Ideal training lengths change wildly between different datasets and is a lot of trial and error. The usual practise is to set the length of the training hight (many steps) and monitor the training session and stop when overfitting begins to occur.
It looks like by training for 3000 steps, 4000 steps and 5000 steps and comparing your results you’re getting a good idea of where overfitting is occurring. I guess its important to remember, overfitting is where your model is trained too specifically on your data and is not general enough to be accurate on new data (ie, the model becomes too good at detecting for the trained images that any new data introduced is too incorrect for the model to be useful).
This article is quite good in explaining some of the common issues surrounding convergence. But it looks like you’ve found a good balance.
Regarding pipeline augmentation this is again up to the model trainer.
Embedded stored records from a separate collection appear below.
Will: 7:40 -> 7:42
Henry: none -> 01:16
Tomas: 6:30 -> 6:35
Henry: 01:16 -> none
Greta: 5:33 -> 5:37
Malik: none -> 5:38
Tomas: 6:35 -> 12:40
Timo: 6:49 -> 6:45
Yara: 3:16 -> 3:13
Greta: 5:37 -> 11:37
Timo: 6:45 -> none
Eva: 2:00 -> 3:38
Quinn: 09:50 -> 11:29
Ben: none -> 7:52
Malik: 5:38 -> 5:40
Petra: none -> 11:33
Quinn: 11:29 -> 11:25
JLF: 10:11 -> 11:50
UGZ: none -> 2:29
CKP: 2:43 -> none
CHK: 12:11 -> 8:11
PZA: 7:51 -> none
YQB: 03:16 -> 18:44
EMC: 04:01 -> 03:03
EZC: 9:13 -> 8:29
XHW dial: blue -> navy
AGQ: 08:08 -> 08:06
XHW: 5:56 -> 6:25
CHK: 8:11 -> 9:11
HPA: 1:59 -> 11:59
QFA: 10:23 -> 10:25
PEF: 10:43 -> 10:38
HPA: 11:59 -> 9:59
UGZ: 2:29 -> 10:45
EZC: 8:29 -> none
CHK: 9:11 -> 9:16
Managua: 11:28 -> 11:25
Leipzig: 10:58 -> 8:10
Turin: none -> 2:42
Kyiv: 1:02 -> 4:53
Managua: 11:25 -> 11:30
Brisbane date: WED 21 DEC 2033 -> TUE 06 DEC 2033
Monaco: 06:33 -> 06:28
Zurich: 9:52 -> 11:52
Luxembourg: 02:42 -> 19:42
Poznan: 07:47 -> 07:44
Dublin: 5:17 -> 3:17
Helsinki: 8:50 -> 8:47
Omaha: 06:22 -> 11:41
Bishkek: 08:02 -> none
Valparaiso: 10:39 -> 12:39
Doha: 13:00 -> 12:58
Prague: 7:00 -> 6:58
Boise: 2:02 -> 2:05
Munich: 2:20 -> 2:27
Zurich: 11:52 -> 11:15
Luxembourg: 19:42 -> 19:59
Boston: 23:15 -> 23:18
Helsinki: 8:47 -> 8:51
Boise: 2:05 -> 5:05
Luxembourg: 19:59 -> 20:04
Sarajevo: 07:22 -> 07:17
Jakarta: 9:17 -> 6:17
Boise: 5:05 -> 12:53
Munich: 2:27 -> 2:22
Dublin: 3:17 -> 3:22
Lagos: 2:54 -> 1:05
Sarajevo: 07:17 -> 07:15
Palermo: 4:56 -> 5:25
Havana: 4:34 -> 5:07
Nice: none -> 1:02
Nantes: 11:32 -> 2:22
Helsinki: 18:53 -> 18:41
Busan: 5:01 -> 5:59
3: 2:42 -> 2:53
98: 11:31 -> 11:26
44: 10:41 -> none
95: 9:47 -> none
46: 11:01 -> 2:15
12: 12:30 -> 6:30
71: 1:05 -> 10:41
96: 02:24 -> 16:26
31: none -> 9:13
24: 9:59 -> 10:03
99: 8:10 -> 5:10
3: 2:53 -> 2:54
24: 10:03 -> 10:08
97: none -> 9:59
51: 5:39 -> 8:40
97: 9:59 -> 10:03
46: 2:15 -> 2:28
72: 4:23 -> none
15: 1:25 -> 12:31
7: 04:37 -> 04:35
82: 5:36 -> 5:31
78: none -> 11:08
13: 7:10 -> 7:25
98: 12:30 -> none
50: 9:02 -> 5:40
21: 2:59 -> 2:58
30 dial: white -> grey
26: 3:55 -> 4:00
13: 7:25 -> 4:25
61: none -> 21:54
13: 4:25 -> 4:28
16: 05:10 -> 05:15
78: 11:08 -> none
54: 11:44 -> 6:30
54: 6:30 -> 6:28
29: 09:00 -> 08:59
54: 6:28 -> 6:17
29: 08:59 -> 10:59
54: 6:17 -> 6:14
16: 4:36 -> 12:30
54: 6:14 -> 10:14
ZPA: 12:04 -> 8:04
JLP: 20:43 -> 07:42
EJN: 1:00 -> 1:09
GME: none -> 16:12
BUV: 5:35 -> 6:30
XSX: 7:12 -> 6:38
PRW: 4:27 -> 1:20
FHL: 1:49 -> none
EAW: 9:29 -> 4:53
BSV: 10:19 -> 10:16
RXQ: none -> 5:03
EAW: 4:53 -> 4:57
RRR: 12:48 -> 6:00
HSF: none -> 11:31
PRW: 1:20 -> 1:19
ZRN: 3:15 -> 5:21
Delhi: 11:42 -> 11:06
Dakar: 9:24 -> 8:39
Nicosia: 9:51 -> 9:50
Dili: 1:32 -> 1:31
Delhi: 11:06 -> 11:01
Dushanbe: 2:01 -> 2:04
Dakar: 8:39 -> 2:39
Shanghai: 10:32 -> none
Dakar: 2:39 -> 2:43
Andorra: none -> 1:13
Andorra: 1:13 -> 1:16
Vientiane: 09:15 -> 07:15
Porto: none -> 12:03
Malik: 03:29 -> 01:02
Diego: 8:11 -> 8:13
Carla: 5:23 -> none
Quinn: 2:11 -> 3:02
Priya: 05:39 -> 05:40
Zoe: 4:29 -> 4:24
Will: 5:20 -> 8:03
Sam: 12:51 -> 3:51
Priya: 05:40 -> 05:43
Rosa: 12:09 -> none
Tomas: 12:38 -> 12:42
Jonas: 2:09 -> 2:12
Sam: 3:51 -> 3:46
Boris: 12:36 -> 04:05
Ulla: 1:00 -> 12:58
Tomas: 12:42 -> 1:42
Some people like to maintain full control of their augmentation and control it manually, some people don’t mind allowing the model/pipeline to do it.
The key point to focus on is what augmentation method the pipeline is using and what you are doing manually (ie are you flipping your images horizontally, vertically, rotating, adding distortion, warping etc.)
Its important to look at what you’re trying to detect and apply it to what is a realistic real use application of the model might be. For instance, if I was trying to detect a dog, it would make sense to augment my training data to flip horizontally, because there is a chance the dog could be both facing left and/or right. Rotating the image 180 degrees though wouldn’t be that handy, because most images of dogs aren’t going to be upside down. The picture below demonstrates that. Your lung scans may be different though, depending what the scans look like.
I guess the key thing to think about when augmenting images is to look at what you’re trying to detect and augment it in useful real world application ways. Balancing data is a very good idea as well, as much as you want your model to detect covid accurately you also want it to detect normal/no covid accurately as well.
In regard to the question about ‘images of other lung issues’ this again will be about how you intend to use the model. If your use case is the scenario where the images either have covid or they are normal/no covid then this wouldn’t weigh into the equation, purely detecting covid may be enough. If however, your use case is all images of lungs are being analysed and they may have any range of different forms in them, it might make sense to try to differentiate between similar looking objects. An example of this is shown in the image below:
I’m not totally sure of the answer to this, and have heard competing logic around the problem. Telling the difference between a square (covid) and a triangle (no covid) is fairly straight forward, but what happens when its close to a square (a different lung infection). Depending where your threshold of positive identification sits it will have to pick to either be a square or a triangle (because they are the only two options it can pick from).
This is just something to think about for real world applications, whether this is what you’re actively pursuing or not is a different story, but it’s still worth thinking about as a theoretical dilemma for your model.
This also leads into the issue around null detections as well, and how to build them into your dataset. Another blog article by Roboflow on that is here, its worth a read if it’s not directly related to your model.
Some of this stuff may have nothing to do with your model, but its probably worth keeping it in mind when looking at your data and trying to understand how your model gets to where its going (if that makes sense).